The news follows a report this week by researchers in Hong Kong about a man there who had been reinfected four and a half months after being declared recovered.
The NOS cited virologist Marion Koopmans as saying the Dutch patient was an older person with a weakened immune system. She said that cases where people have been sick with the virus a long time and it then flares up are better known.
But a true reinfection, as in the Dutch, Belgian and Hong Kong cases, requires genetic testing of the virus in both the first and second infection to see whether the two instances of the virus differ slightly.
Koopmans, an adviser to the Dutch government, said reinfections had been expected. “That someone would pop up with a reinfection, it doesn’t make me nervous,” she said. “We have to see whether it happens often.”
The Belgian patient had mild symptoms, the NOS cited virologist Marc Van Ranst as saying. But “it’s not good news,” he added.
He said the case shows antibodies the patient developed during the first exposure were not enough to prevent a second case with the slightly different variant of the virus.
He said it is not clear whether such cases are rare or whether there are “many more people who could have a reinfection after six or seven months.”
But WHO Spokesperson Dr.

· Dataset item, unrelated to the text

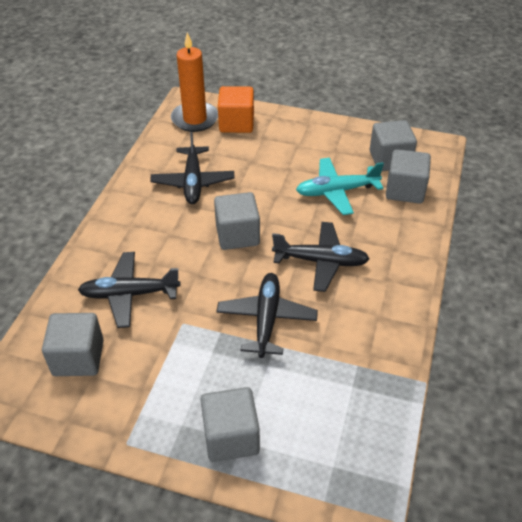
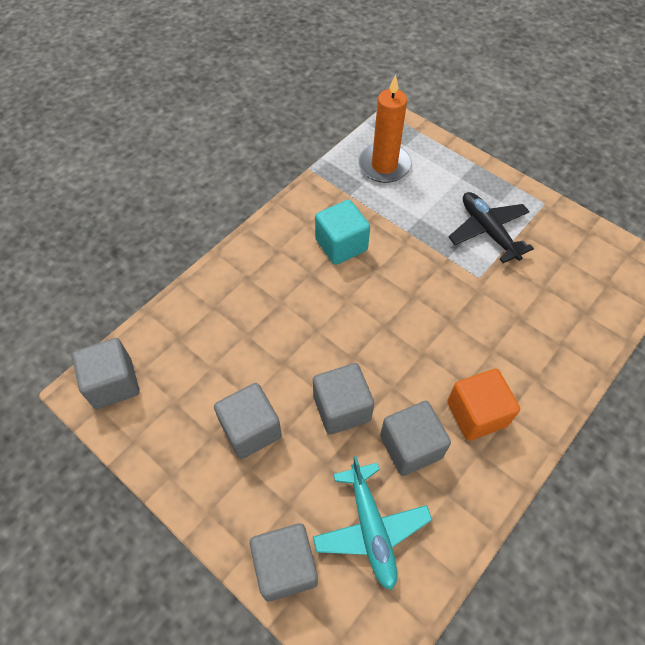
black plane: 4 -> 1
turquoise cube: 0 -> 1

Margaret Harris told the BBC that it is unclear whether this is likely to be a common occurrence.
“What’s important here is this is just one case out of more than 23 million, so while we did expect that it could happen it is not clear that this is something that is likely to happen to many people.”
“We would expect that given the quality of the surveillance – and the study in Hong Kong shows what a high level of surveillance they are doing there – you would have expected to see many more cases if this was happening a lot,” she said.
A 33-year-old Hong Kong man who recovered from COVID-19 was infected again four-and-a-half months later in the first documented instance of human reinfection, researchers at the University of Hong Kong said on Monday.